Em entrevista recente, ao jornal Valor Econômico, Gilmar Mendes disse que a punição de Moro com a perda do mandato, já aplicada a Deltan Dallagnol no ano passado, seriam penas “leves” para os dois, embora o caso do ex-juiz não tenha relação imediata com a Lava Jato. Dallagnol foi cassado sob acusação de deixar o MPF para escapar de processos disciplinares no CNMP, mesmo que na época não houvesse nenhum Processo Administrativo Disciplinar (PAD) contra ele no Conselho.
No STF, Moro também tornou-se alvo de investigação, aberta por Toffoli, a partir de acusações do ex-deputado estadual Tony Garcia, investigado sob supervisão do ex-juiz no caso Banestado, início dos anos 2000, no Paraná.
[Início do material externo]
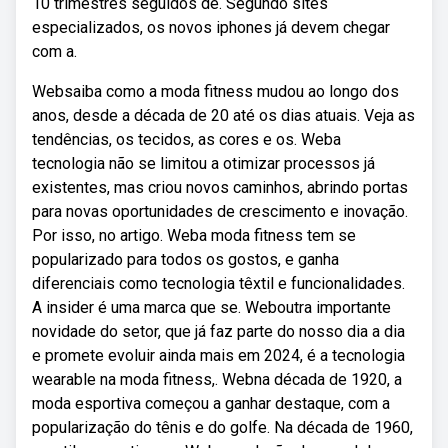
10 trimestres seguidos de. Segundo sites
especializados, os novos iphones já devem chegar
com a.
Websaiba como a moda fitness mudou ao longo dos
anos, desde a década de 20 até os dias atuais. Veja as
tendências, os tecidos, as cores e os. Weba
tecnologia não se limitou a otimizar processos já
existentes, mas criou novos caminhos, abrindo portas
para novas oportunidades de crescimento e inovação.
Por isso, no artigo. Weba moda fitness tem se
popularizado para todos os gostos, e ganha
diferenciais como tecnologia têxtil e funcionalidades.
A insider é uma marca que se. Weboutra importante
novidade do setor, que já faz parte do nosso dia a dia
e promete evoluir ainda mais em 2024, é a tecnologia
wearable na moda fitness,. Webna década de 1920, a
moda esportiva começou a ganhar destaque, com a
popularização do tênis e do golfe. Na década de 1960,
Além dos ministros, advogados que defenderam políticos réus também fazem pressão por punições. O maior porta-voz do grupo é Antonio Carlos de Almeida Castro, mais conhecido por seu apelido, Kakay.
“A Lava Jato só vai acabar quando forem responsabilizados, civil e criminalmente, os que corromperam o sistema de justiça”, escreveu o advogado em dedicatória de um livro sobre a operação.